Now we know that no matter the amount of automated testing, a piece of software cannot achieve production readiness without extensive testing by real users. So we will ship in several steps and provide our early adopters with means to use the new modes without incurring much risk.

Step 1: feature gating and transparent fallbacks

In a next release, we will introduce the fully native mode as a development feature flag, perhaps even at the Project or Group level.

On instances running with the feature activated, all read operations on Mercurial native projects will then involve Mercurial only, while writes will still be converted to Git for easy fallback to the more mature HGitaly1. Non-native Mercurial projects will be entirely unaffected.

We will of course activate the fully native mode on the Heptapod instances that we manage ourselves, notably foss.heptapod.net. After a while, we will encourage our closest partners to do the same, and provide them support in return.
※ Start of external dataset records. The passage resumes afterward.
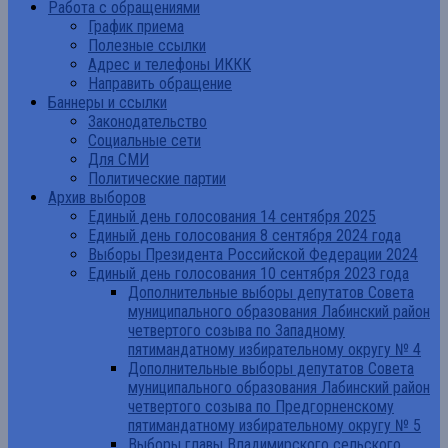
Работа с обращениями
График приема
Полезные ссылки
Адрес и телефоны ИККК
Направить обращение
Баннеры и ссылки
Законодательство
Социальные сети
Для СМИ
Политические партии
Архив выборов
Единый день голосования 14 сентября 2025
Единый день голосования 8 сентября 2024 года
Выборы Президента Российской Федерации 2024
Единый день голосования 10 сентября 2023 года
Дополнительные выборы депутатов Совета
муниципального образования Лабинский район
четвертого созыва по Западному
пятимандатному избирательному округу № 4
Дополнительные выборы депутатов Совета
муниципального образования Лабинский район
четвертого созыва по Предгорненскому
пятимандатному избирательному округу № 5
Выборы главы Владимирского сельского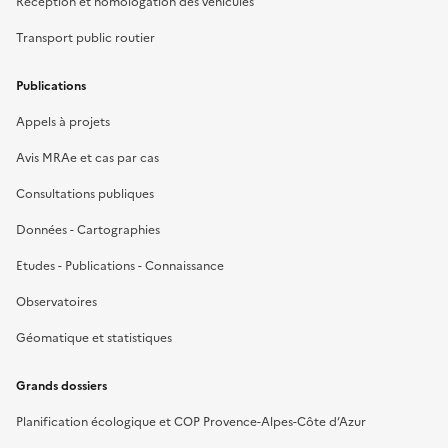
Réception et homologation des véhicules
Transport public routier
Publications
Appels à projets
Avis MRAe et cas par cas
Consultations publiques
Données - Cartographies
Etudes - Publications - Connaissance
Observatoires
Géomatique et statistiques
Grands dossiers
Planification écologique et COP Provence-Alpes-Côte d’Azur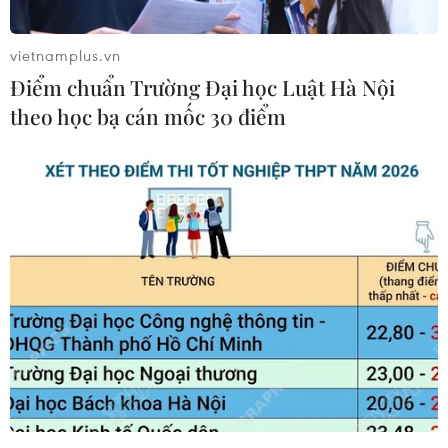
lặng nắm chắc tay súng bảo vệ bình yên vùng
biên cương thiêng liêng của Tổ quốc, cho đất
vietnamplus.vn
nước trọn niềm vui đón Xuân sang.
Điểm chuẩn Trường Đại học Luật Hà Nội
Chiều 30 Tết nơi biên giới, khi những tia nắng
theo học bạ cán mốc 30 điểm
yếu ớt khuất dần sau dãy núi, chúng tôi cũng
vừa kịp đặt chân đến trạm gác của đồn Biên
phòng Cửa khẩu quốc tế Lệ Thanh (huyện Đức
Cơ, tỉnh Gia Lai).
Trạm gác chỉ trang trí một cành bông lau trắng
xóa nhưng cũng đủ tô điểm cho không khí Xuân
đang đến nơi đây.
Ở góc bếp nhỏ rực lửa, các chiến sỹ đang tất bật
chuẩn bị bữa cơm cuối năm, tiếng cười nói rộn
vang, nồng ấm như một gia đình.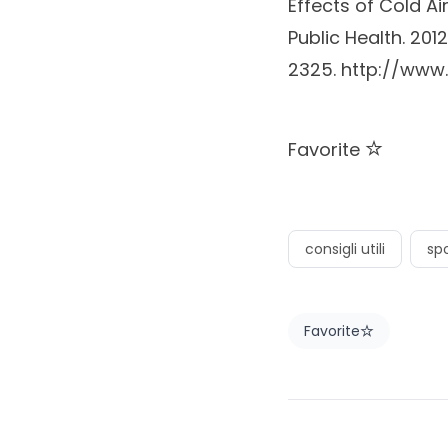
Effects of Cold Ai
Public Health. 2012
2325.
http://www
Favorite
consigli utili
spo
Favorite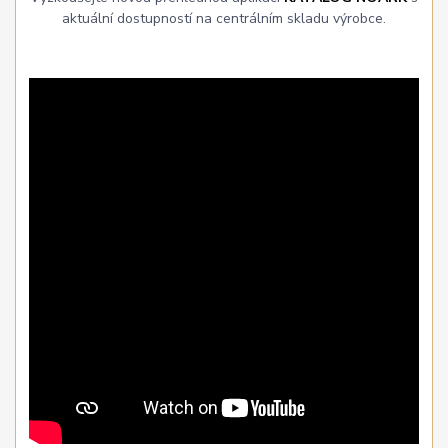
aktuální dostupností na centrálním skladu výrobce.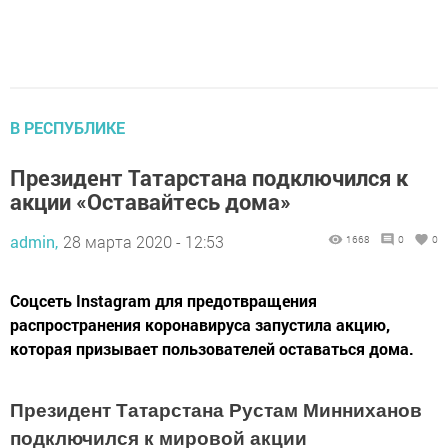
В РЕСПУБЛИКЕ
Президент Татарстана подключился к
акции «Оставайтесь дома»
admin,
28 марта 2020 - 12:53
1668
0
0
​​​​​​​Соцсеть Instagram для предотвращения
распространения коронавируса запустила акцию,
которая призывает пользователей оставаться дома.
Президент Татарстана Рустам Минниханов
подключился к мировой акции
This could happen as soon as in Heptapod 0.21, but we won't hesitate to postpone to 0.22, because of the also appealing goal of releasing 0.21 at about the same time as GitLab 13.10, which is scheduled for March 22nd.

Step 2: unplug the conversion to Git

At this point, instances running with the fully native feature flag will stop converting new content to Git for native Mercurial projects.

Fallbacking to the partially native mode will then involve bringing back the auxiliary Git repository on par with the Mercurial repository. We will provide a way to do that, probably as a Rake task.

Some of our users are actually taking advantage of the Git conversion to mirror their repositories to Git-centric external systems. We consider that an interesting feature, even if it happened without planning on our side. Hence this will be the time to properly support it.

Since the conversion to Git is a major performance bottleneck for large repositories, this step will allow us to conduct experiments to assess what Heptapod can handle. We are currently hosting a couple repositories with about 100 000 changesets (PyPy and Heptapod itself), and have been considering this order of magnitude to be the biggest reasonable one. At this step, we will be able to test repositories in the ballpark of a million changesets.

Step 3: fully native by default

This is just changing the default value of the feature flag. At this point, an explicit configuration will be needed for native Mercurial projects to run in partially native mode.

If you've been following so far, you know that the type of new Mercurial projects (native of not) is completely orthogonal to the fully native mode of operation. Nevertheless, if all new Mercurial projects are already native by default by the time we reach this step, we can (and should!) label it Heptapod 1.0.

Note

depending on how testing at Step 1 goes, we may actually decide to perform Step 3 before Step 2. But we'll still need both to claim the 1.0 milestone.

In conclusion

Thank you for reading this long article, we hope you enjoyed it.

We have pretty exciting times ahead, looking forward to Heptapod 1.0, with fully native Mercurial projects. It seems we can be there by the summer.